→ 抜粋文

アメリカ政府は、国内で製造される製薬大手アストラゼネカの新型コロナウイルスワクチンおよそ6000万回分について、規制当局の同意が得られれば、ほかの国に提供することを検討していると明らかにしました。

ホワイトハウスのサキ報道官は26日の会見で「アメリカで製造されるアストラゼネカの新型コロナウイルスワクチンについて、今後、数か月の間に分配する選択肢を検討している」と述べ、FDA=食品医薬品局の同意が得られれば、ほかの国に提供することを検討していると明らかにしました。

対象になるのは、すでに製造されたおよそ1000万回分と、6月にかけて製造されるおよそ5000万回分の合わせておよそ6000万回分です。

理由についてサキ報道官は、アメリカではすでに3種類のワクチンの接種が進む一方、アストラゼネカのワクチンについては、まだ使用が許可されていないとして「今後、数か月のウイルスとの闘いで使う必要がない」と説明しました。

アメリカでは、16歳以上の人すべてが接種の対象となり、接種を完了した人は26日までに人口の28.9%となっていますが、世界では、ワクチンの公平な配分が進まず、提供を求める声が強まっています。

ワクチンの提供先について、サキ報道官は先月の会見で、メキシコとカナダへの提供を検討しているとしていましたが、この日の会見では「世界中から要請があり、今後、検討していく」と述べるにとどめました。

→ 資料データ
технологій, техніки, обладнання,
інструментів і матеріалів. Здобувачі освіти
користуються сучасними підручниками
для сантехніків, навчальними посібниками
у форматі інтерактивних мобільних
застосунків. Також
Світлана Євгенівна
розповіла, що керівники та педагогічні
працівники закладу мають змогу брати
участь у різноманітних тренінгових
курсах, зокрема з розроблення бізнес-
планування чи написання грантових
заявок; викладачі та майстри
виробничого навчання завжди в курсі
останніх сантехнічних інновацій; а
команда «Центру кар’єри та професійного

==

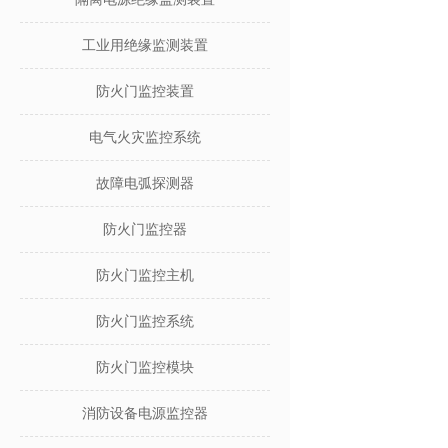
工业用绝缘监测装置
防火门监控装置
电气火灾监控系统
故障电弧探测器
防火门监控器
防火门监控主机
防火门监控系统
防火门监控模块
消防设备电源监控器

* * *

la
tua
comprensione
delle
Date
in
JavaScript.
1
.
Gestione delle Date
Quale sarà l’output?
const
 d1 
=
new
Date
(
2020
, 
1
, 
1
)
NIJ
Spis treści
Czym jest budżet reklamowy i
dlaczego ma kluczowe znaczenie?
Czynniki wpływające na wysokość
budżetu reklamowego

→ 取り組む課題
• A. アストラゼネカ製ワクチンの提供に関する抜粋文に照らし、次の(i)〜(iii)が文の内容と合うかどうかをそれぞれ「はい」か「いいえ」で答えなさい。判断の根拠となる語句も文から正確に引用すること。
(i) 提供の対象のうち、およそ1000万回分はすでに製造されている。
(ii) アストラゼネカのワクチンは、アメリカで使用が許可されている。
(iii) 26日の会見で、サキ報道官は提供先をメキシコとカナダに決めたと述べた。
• B. 抜粋文によると、アメリカ政府がアストラゼネカのワクチンをほかの国に提供することを検討しているのはなぜか。サキ報道官の説明に基づき、1〜3文で説明しなさい。
• C. 抜粋文に出てくる国名をすべて挙げなさい。

→ 課題別の結果
• A.
(i) はい。「すでに製造されたおよそ1000万回分」
(ii) いいえ。「まだ使用が許可されていない」
(iii) いいえ。「「世界中から要請があり、今後、検討していく」と述べるにとどめました」

• B. アメリカではすでに3種類のワクチンの接種が進んでいる一方、アストラゼネカのワクチンはまだ使用が許可されていない。そのため、今後数か月のウイルスとの闘いで使う必要がないからである。

• C. アメリカ、メキシコ、カナダ